There are some things that you should know.

  1. It is not your fault. It doesn’t matter what you did or said or didn’t do, he has a problem, not you. No one should treat another person that way, especially someone that they are supposed to love.
  2. People with mental illnesses such as depression are frequently victims of abuse. Perhaps you were abused as a child, so you think this is kind of normal. It could be that he saw your vulnerability right from the start, and knew instinctively that with your condition you would be easier to dominate and control. He may even use your illness to score points against you.
  3. Sorry or presents or make-up sex won’t ever make it okay. Sorry should mean that he changes his ways, gets counseling, or gets out. It isn’t an excuse for bad behavior, and if he thinks that it is, he isn’t really sorry.
  4.  Some guys treat their marriage vows as nothing more than a way to hold on to you. They think that a marriage certificate is a license to be a bully. You may be taking your promises seriously, but it is possible that he saw the wedding as a mere formality he had to perform to get control of you.
  5. You do have choices. He may have you backed into a corner, either literally or metaphorically, but it is up to you how to respond. I strongly recommend a book called Boundaries by Dr. Henry Cloud and Dr. John Townsend to anyone who is struggling with relationship issues, especially where there are power and control issues. Boundaries changed my life, and the feedback that I have had from others who have read it has been very positive too.
  6. Counseling can be expensive, but there are usually low-cost to no cost options in most communities. Call a shelter, United Way office, social services or the Salvation Army. If those organizations do not have an appropriate program available, they may know where you can find professional help at reasonable rates or at no charge. You may also be able to get help through your church or place of worship. If he won’t go with you, go alone. You are going to need the support and counsel.
  7. If you or your children are being physically harmed, you must go somewhere safe. There are women’s shelters in most major towns that provide counseling and support, and a temporary place to go until you can figure out what to do next. Please do not return to him until a qualified professional agrees that it is safe to do so. Remember that observing abuse can be just as devastating for a child as experiencing abuse himself/herself.

Love is not supposed to hurt. A person who truly loves you will not repeatedly harm you with violence or insults, or limit your freedom with rigid controls or oversight. Love treats you as an equal adult partner who is cherished and supported fully. Love wants you to be all that you can be, but thinks that you are wonderful just the way you are. Love involves effort from two people, not just one.

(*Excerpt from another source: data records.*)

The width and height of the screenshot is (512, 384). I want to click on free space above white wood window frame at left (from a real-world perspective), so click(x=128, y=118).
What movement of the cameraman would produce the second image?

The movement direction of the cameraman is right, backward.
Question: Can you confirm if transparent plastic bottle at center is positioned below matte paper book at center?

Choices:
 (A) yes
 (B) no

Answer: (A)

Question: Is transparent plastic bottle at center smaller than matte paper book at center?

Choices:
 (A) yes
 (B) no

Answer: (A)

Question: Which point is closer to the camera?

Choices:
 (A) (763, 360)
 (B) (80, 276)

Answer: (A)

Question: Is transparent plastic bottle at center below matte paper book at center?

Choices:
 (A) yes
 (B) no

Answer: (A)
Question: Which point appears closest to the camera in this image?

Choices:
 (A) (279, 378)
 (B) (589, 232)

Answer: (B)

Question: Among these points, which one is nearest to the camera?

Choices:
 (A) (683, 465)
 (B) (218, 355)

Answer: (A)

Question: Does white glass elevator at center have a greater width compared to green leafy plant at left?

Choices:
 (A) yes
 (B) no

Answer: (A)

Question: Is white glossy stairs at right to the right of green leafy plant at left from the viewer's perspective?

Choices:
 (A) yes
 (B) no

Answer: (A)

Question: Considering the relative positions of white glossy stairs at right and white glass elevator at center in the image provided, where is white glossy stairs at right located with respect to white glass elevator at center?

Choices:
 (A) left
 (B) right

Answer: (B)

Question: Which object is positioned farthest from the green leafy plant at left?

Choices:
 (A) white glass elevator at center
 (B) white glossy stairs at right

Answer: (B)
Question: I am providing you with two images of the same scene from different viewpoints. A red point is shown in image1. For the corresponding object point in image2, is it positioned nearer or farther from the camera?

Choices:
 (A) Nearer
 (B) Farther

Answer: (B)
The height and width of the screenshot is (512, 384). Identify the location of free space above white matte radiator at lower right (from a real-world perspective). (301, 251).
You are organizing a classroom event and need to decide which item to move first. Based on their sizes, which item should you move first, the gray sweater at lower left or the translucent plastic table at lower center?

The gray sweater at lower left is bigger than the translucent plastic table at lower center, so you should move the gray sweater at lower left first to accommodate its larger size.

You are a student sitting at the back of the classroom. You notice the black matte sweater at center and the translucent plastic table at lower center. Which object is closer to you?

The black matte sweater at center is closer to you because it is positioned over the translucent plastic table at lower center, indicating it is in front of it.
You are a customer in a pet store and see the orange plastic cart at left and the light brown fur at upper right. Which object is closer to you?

I would like to close with a passage from the Bible that is often read at weddings. 1 Corinthians 13 is often referred to as “the love chapter” because of its exquisite summation of what really constitutes love.

          Love is patient, love is kind. It does not envy, it does not boast, it is not proud. It

          does not dishonor others, it is not self-seeking, it is not easily angered, it keeps

          no record of wrongs. Love does not delight in evil but rejoices with the truth. It

          always protects, always trusts, always hopes, always perseveres.